兵たちの死体を眺めながら、シイナに近付いていく。
「皆さん、すぐに身を隠しましょう。二度と捕まらないように、私が案内します。」
「ロリエ…」
ルーカスとロリエが、後ろから現れた。
そしてロリエが、捕まった人たちに向かって言う。
捕まった人たちがザワザワし始めた。
するとその中の女の人たちが、立ち上がった。
「お願いします。そこへ連れていってください。」
「お願いします。」
ロリエは、分かりました。いうように、頷いた。それから、女の人たちを連れて歩きだした。
残った男の人たちは、座ったまま何やら話し込んでいた。
「皆さん、逃げないんですか?」
シイナの言葉に全員が頷いて、一斉に立ち上がった。
そして一番前にいた男の人が、シイナにある決意を述べた。
「我々はこの国を守りたい。まだまだ、マトピス王国の兵はいました。この国の内部に、どんどん進行していっています。」
「あなた達……まさか………」
「我々は、この国の為に戦う覚悟ができています。お願いします。我々と一緒に、戦って下さい。」
「どうして、私を…」
「あなたは、普通の女とは違う。我々を助ける為に、兵たちを一人で倒した。煙りで兵をかく乱させるという、冷静さもある。我々だけじゃ、作戦もたてられない。それに、無謀に突っ込んで無駄死にするだけ…。あなたの力が必要なんだ。頼む…。」
全員が何度も何度も頭を下げて、シイナに頼んだ。
「俺は反対だ。」
突然、ルーカスが言った。
全員の目線が一気に集中する。
「ルーカス、どうして?私は…、手伝おうと思う。」
シイナがそう決意し、ルーカスに言う。
だが、ルーカスは断固として反対のようで、首を横にふる。
「どうして、反対なの!?ルーカスが私の身を心配してくれているでしょ?」
「それも、そうだが…。女のお前に何が出来る。さっきのは偶然にすぎないだろう。」
「言ったわね?だったら、さっきのが偶然じゃないって事、証明してあげる。」
「は?何、言って…」
「うるさいっ!!ルーカスは黙って見てて…。危ないと思うなら、あなたも協力して!良いわね??」
シイナはルーカスの返事も聞かずに、男の人たちの元へと歩く。
ルーカスは止めさせる所か、逆にやる気にさせてしまったと落ち込んで座り込む。
「逆効果だったな…」
ルーカスはそう一人で呟いて、協力する決心をする。
シイナは協力してくれと言ってきた男の人たちを集め、作戦会議を始めた。
「シイナさん。我々は、どうしたらいいですか?」
「まずは左右に別れて、裏道を使って兵の様子を探索。
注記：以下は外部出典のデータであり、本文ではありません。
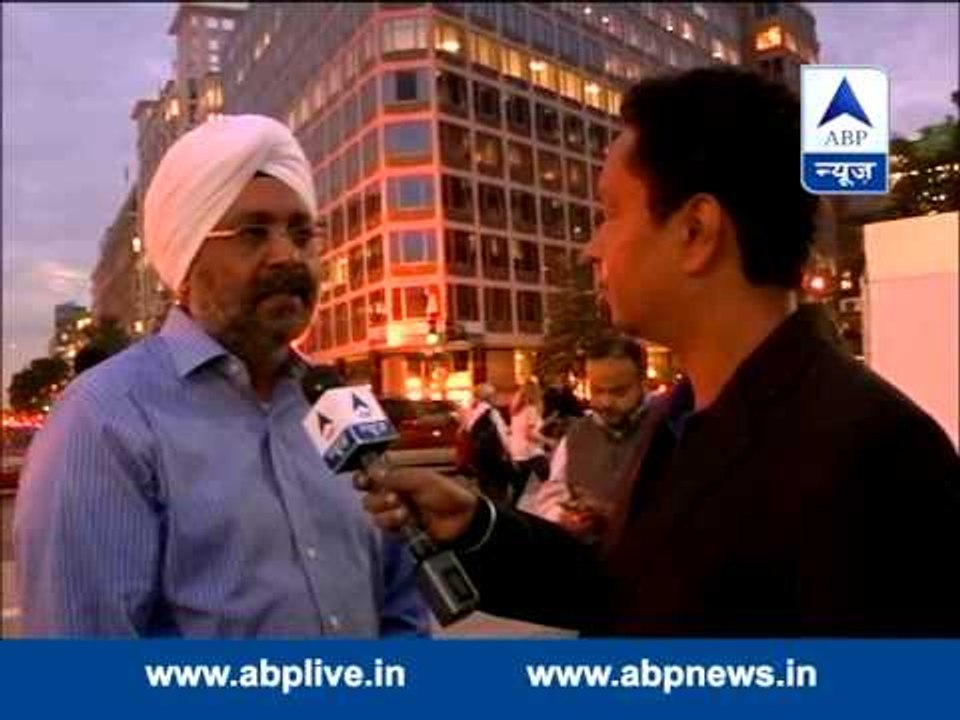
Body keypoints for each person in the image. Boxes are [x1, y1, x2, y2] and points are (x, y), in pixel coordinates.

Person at [357, 67, 960, 636]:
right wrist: (477, 527)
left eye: (610, 212)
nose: (593, 247)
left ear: (696, 231)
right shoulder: (679, 420)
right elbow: (625, 592)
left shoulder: (876, 454)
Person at [14, 115, 429, 637]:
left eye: (302, 233)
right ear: (186, 260)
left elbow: (402, 602)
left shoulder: (338, 404)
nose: (288, 255)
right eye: (253, 233)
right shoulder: (104, 420)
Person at [532, 335, 652, 544]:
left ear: (643, 381)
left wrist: (608, 513)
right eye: (597, 390)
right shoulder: (576, 433)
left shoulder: (669, 430)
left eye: (618, 391)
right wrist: (562, 517)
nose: (605, 402)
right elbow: (551, 495)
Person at [455, 383, 515, 503]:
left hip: (478, 458)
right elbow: (503, 437)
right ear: (489, 397)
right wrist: (510, 455)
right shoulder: (492, 412)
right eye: (494, 395)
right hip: (494, 458)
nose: (496, 397)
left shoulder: (469, 412)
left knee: (485, 489)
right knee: (499, 492)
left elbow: (462, 432)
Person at [508, 381, 552, 505]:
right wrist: (549, 441)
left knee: (518, 489)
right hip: (530, 451)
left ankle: (511, 511)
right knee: (550, 482)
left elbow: (521, 430)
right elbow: (530, 434)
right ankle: (550, 512)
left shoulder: (516, 411)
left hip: (517, 452)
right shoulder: (531, 409)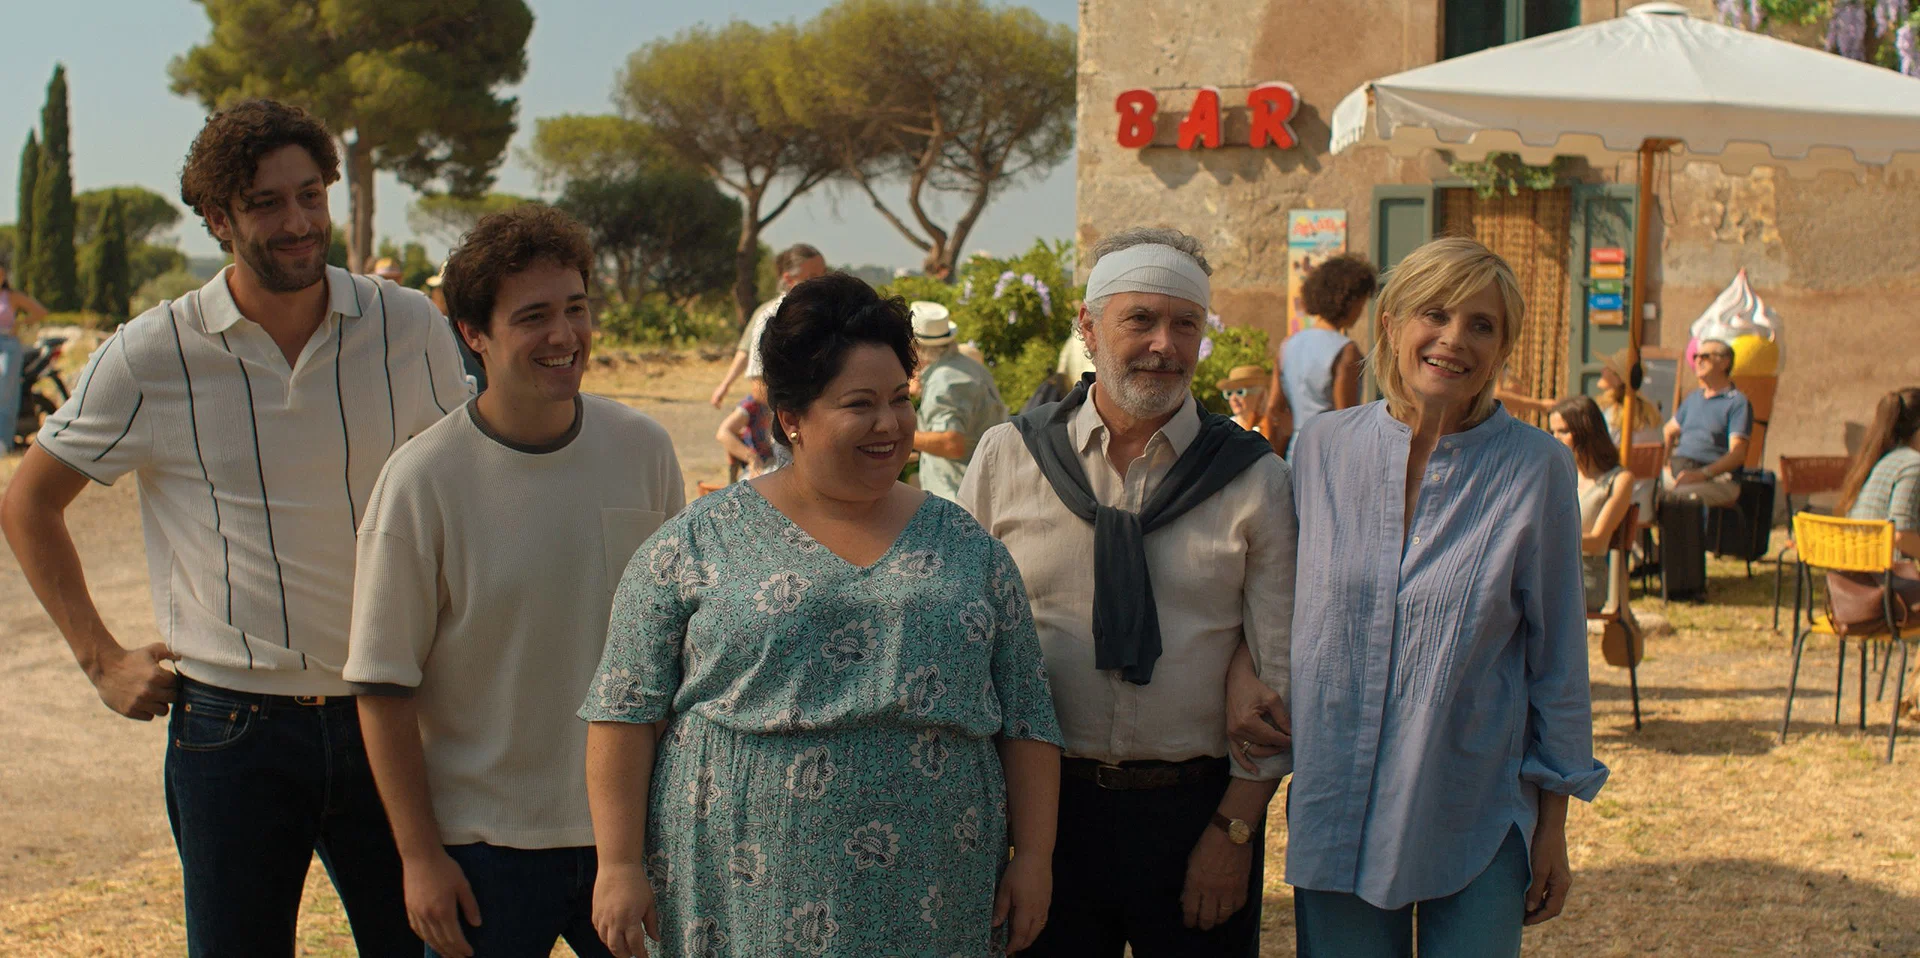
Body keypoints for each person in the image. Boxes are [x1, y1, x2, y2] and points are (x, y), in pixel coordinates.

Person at [0, 99, 468, 956]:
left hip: (394, 719)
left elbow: (472, 489)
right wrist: (101, 660)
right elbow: (27, 503)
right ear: (218, 217)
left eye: (311, 196)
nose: (297, 223)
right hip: (231, 733)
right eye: (265, 203)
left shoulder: (409, 329)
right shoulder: (151, 354)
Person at [582, 273, 1063, 957]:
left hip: (935, 888)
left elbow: (1025, 714)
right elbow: (624, 710)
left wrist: (1034, 857)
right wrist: (619, 865)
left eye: (900, 399)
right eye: (859, 404)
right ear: (791, 417)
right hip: (741, 887)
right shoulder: (694, 543)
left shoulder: (969, 549)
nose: (891, 424)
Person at [343, 205, 684, 958]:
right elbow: (383, 686)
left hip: (630, 844)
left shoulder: (644, 450)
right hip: (480, 852)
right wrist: (419, 857)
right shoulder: (422, 481)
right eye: (533, 317)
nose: (565, 336)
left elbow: (676, 650)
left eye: (576, 309)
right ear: (473, 334)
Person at [960, 227, 1297, 956]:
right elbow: (960, 632)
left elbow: (1279, 667)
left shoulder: (1252, 477)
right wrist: (1014, 843)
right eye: (1139, 319)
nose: (1163, 345)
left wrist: (1234, 831)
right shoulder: (1009, 457)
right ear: (1088, 326)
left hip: (1195, 812)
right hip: (1042, 816)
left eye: (1186, 325)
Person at [1285, 236, 1607, 957]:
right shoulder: (1319, 451)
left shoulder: (1538, 470)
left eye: (1482, 325)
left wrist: (1553, 827)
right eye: (1435, 313)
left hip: (1475, 808)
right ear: (1392, 323)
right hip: (1337, 803)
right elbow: (1277, 618)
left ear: (1503, 349)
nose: (1455, 339)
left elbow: (1559, 662)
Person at [1833, 387, 1920, 720]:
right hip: (1879, 599)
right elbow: (1901, 535)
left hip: (1845, 593)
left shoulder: (1878, 459)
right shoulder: (1912, 465)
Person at [1264, 252, 1375, 453]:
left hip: (1295, 450)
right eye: (1361, 301)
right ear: (1348, 299)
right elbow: (1345, 419)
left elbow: (1274, 409)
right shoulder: (1346, 350)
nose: (1361, 309)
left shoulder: (1287, 345)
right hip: (1328, 451)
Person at [707, 243, 828, 409]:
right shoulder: (769, 316)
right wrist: (725, 385)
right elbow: (747, 356)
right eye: (812, 277)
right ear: (788, 279)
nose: (821, 283)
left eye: (823, 275)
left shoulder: (831, 313)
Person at [911, 300, 1007, 501]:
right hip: (980, 491)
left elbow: (951, 443)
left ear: (916, 348)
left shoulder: (944, 381)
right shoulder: (964, 367)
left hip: (958, 498)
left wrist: (902, 437)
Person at [1550, 395, 1636, 614]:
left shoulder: (1619, 479)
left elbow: (1598, 541)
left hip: (1585, 578)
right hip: (1547, 572)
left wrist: (1544, 538)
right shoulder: (1556, 474)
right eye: (1552, 432)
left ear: (1585, 432)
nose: (1554, 438)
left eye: (1563, 432)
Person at [1661, 338, 1751, 508]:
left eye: (1705, 356)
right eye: (1696, 356)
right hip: (1679, 471)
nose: (1698, 360)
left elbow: (1737, 454)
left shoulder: (1737, 402)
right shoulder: (1694, 398)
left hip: (1717, 479)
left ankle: (1683, 536)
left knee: (1680, 497)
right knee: (1640, 488)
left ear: (1725, 363)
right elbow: (1668, 430)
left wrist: (1701, 474)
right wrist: (1664, 465)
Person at [0, 259, 51, 453]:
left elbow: (40, 312)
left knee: (6, 390)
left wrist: (20, 324)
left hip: (8, 344)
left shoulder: (11, 297)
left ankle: (3, 441)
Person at [713, 389, 777, 479]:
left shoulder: (779, 401)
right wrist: (752, 458)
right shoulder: (751, 405)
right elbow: (723, 433)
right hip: (763, 468)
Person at [1214, 364, 1271, 435]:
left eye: (1240, 392)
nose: (1233, 398)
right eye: (1229, 393)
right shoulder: (1224, 429)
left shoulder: (1273, 427)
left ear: (1261, 394)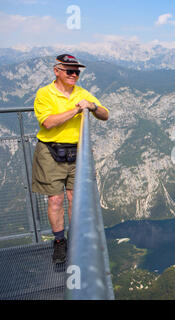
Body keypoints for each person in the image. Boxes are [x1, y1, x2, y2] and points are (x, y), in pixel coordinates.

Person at [32, 54, 109, 263]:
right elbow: (48, 122)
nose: (74, 75)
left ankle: (75, 239)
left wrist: (92, 106)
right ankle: (59, 242)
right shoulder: (44, 94)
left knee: (75, 199)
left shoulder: (82, 93)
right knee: (55, 200)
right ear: (57, 71)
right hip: (51, 152)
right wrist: (77, 109)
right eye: (70, 71)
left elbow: (105, 114)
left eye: (77, 71)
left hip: (78, 152)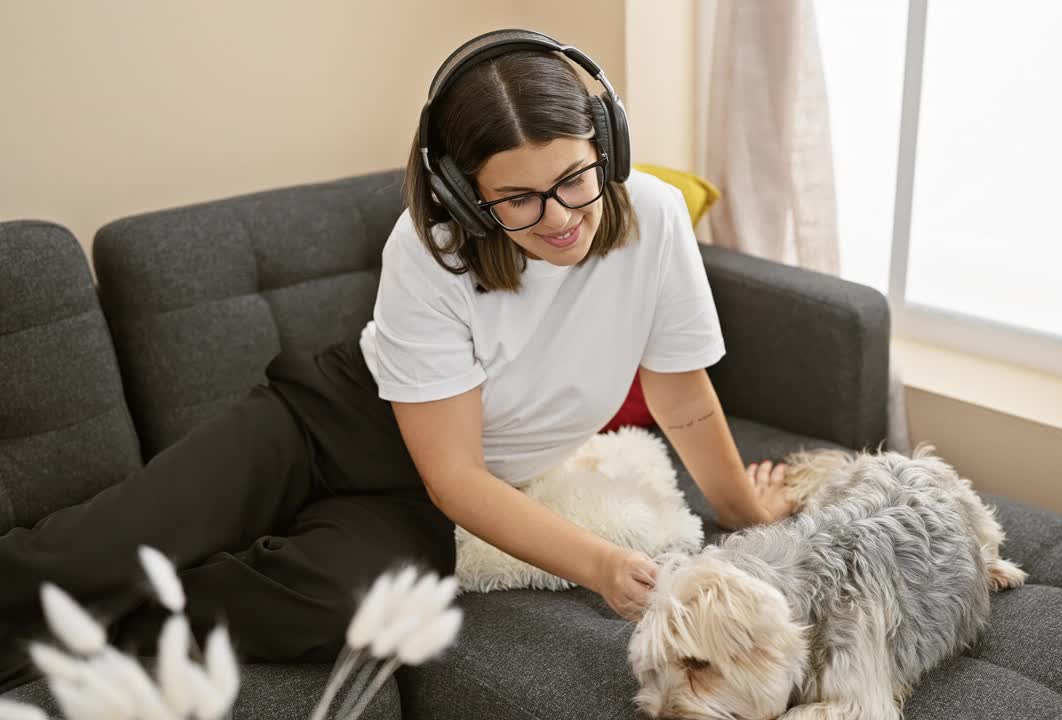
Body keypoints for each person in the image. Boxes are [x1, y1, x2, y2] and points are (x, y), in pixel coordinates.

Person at [0, 29, 796, 694]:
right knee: (95, 550)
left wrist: (741, 510)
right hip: (328, 423)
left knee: (340, 610)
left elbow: (681, 398)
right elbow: (455, 471)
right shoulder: (433, 250)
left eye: (573, 179)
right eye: (517, 199)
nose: (559, 220)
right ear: (462, 193)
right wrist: (599, 564)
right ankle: (71, 591)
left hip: (429, 493)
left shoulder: (653, 221)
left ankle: (98, 624)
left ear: (607, 146)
相手の動きをしっかり把握して、マトピス王国の目的を探りましょう。」
「「はいっ!!」」
シイナの作戦を聞き、男の人たちは勢いよく返事をした。
「だったら、右と左でまとめる人が必要だろ?作戦は聞いてたよ。左は俺に付いてきてくれ。」
そう言って、ルーカスが男の人たちの半分を連れていった。
そしてシイナは、サリヲを含む男の人たちを右の裏道へ連れていった。